##### MATERIAL FOR THIS TASK #####

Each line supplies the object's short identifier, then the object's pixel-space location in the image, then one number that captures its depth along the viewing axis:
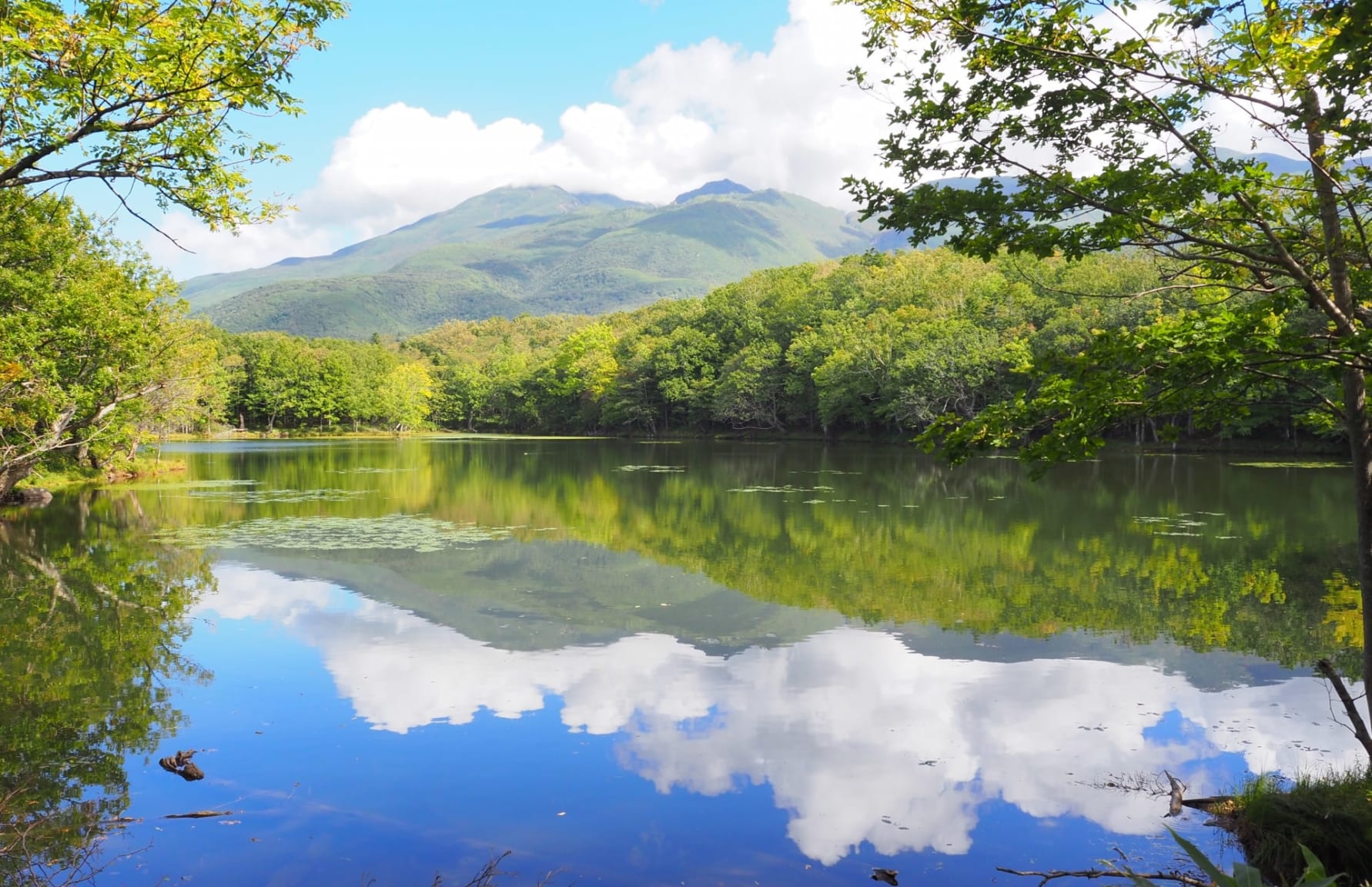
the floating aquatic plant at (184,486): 34.93
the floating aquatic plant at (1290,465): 38.92
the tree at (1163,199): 5.64
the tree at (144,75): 6.89
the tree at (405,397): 105.81
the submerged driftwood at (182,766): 7.81
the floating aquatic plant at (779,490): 32.41
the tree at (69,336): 18.75
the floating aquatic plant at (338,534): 20.86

#####

## WORK INSTRUCTIONS:
Output the records above in their entirety and exactly, leaving out all images.

## RESULT FOR THIS EXERCISE:
Each line supplies the object's short identifier, then the object's pixel-space location in the image, then one number that captures its depth along the viewing axis:
the floating aquatic plant at (184,486): 34.93
the floating aquatic plant at (1290,465): 38.92
the tree at (1163,199): 5.64
the tree at (144,75): 6.89
the tree at (405,397): 105.81
the submerged driftwood at (182,766): 7.81
the floating aquatic plant at (779,490): 32.41
the tree at (69,336): 18.75
the floating aquatic plant at (338,534): 20.86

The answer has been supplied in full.